Pour lui, j’étais la libérale qui, avec la clique de Ste-Anne-de-Sorel, complotait contre lui et voulait l’abattre. C’est un rebelle et un provocateur depuis longtemps. Il déteste les libéraux. Il a détesté  Robert Bourassa et Pierre Elliott Trudeau. En plus, c’est un rancunier : une offense qui lui a été faite ne sera jamais oubliée. J’admets qu’il n’a pas été le seul de son camp et du nôtre à aimer la confrontation. Mais je l’ai dès le début considéré comme la bougie d’allumage des affrontements, celui qui met le feu aux poudres, parce que le syndicat se servait beaucoup d’écrits et qu’on reconnaissait partout son style satirique  amplifié par son confrère l’Irlandais qui sait aussi écrire, avec, en prime, des citations de Montaigne qui étaient souvent insultantes pour moi.  Il ironisait souvent dans ses cours et cela est inacceptable devant un public captif de jeunes sans défense facile à manipuler.  Il étudiait le roman de Madame de La Fayette et attirait l'attention sur la citation suivante:  L'humeur ambitieuse de la Reine lui faisait trouver une grande douceur à régner lisait-il dans La Princesse de Clèves. Il commentait en disant: Vous savez que nous avons une Majesté comme directrice générale ici même. Nous sommes là pour qu'elle ne trouve aucune douceur à régner. C'est un tyran tritri, la semaine prochaine j'apporterai mon Peterson sur les oiseaux et vous comprendrez.

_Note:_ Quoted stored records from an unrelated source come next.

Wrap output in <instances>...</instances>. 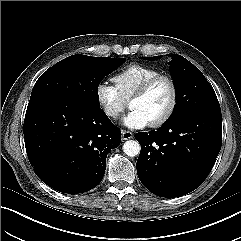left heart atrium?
I'll return each instance as SVG.
<instances>
[{"instance_id": "obj_1", "label": "left heart atrium", "mask_w": 241, "mask_h": 241, "mask_svg": "<svg viewBox=\"0 0 241 241\" xmlns=\"http://www.w3.org/2000/svg\"><path fill=\"white\" fill-rule=\"evenodd\" d=\"M123 123L132 129H140L148 125L147 119L138 111H131L123 118Z\"/></svg>"}]
</instances>
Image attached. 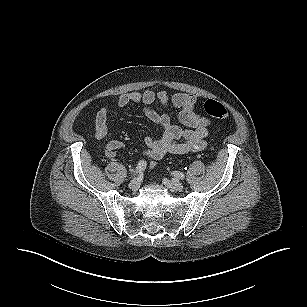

Il est vrai que j’ai pris les devants, que j’ai essayé de l’intimider, de le déstabiliser, je l’ai considéré comme le leader à abattre et je l’ai traité comme tel sans lui donner de répit. J’ai d’abord attaqué le Syndicaliste, son ami. Je l’ai ensuite attaqué directement très tôt à partir d’une plainte. Toutefois, à chacun des coups que je lui donnais, il y a eu une réplique de sa part qui, la plupart du temps, a fait mal car il savait où viser. Mes attaques et ce qu’il appelait mes mesquineries contribuaient encore plus à le motiver plutôt qu’à le décourager. Il disait que chacune de mes actions contre lui était du harcèlement. Ces coups que je lui donnais lui servaient à démontrer ma malveillance et à justifier sa bataille contre moi auprès de ses confrères qui continuaient à l’appuyer puisqu’il était l’objet d’attaques répétées de la Direction. Ses collègues ne pouvaient le laisser seul contre moi qui le harcelais en se servant de tous les moyens à ma disposition ayant sous mes ordres, comme il aimait le répéter, des cadres serviles et des espions obséquieux. Certains de ces êtres troubles du département de philosophie et de français, soit dit en passant, étaient sensibles à mes charmes et je le savais : une femme sent ces choses-là. Certains enseignants jouaient double jeu : ils me flattaient pour obtenir des avantages mais, en même temps, ils donnaient de l’information à mon ennemi. Parfois, je me suis servie d’eux pour passer des messages. Tout  cela jetait de l'huile sur le feu. C'était des jean-foutre comme il disait en citant les tontons flingueurs. Nous étions dans l'ambiguité totale. Il n'y avait pas grand monde qui était totalement de mon bord sauf les cadres.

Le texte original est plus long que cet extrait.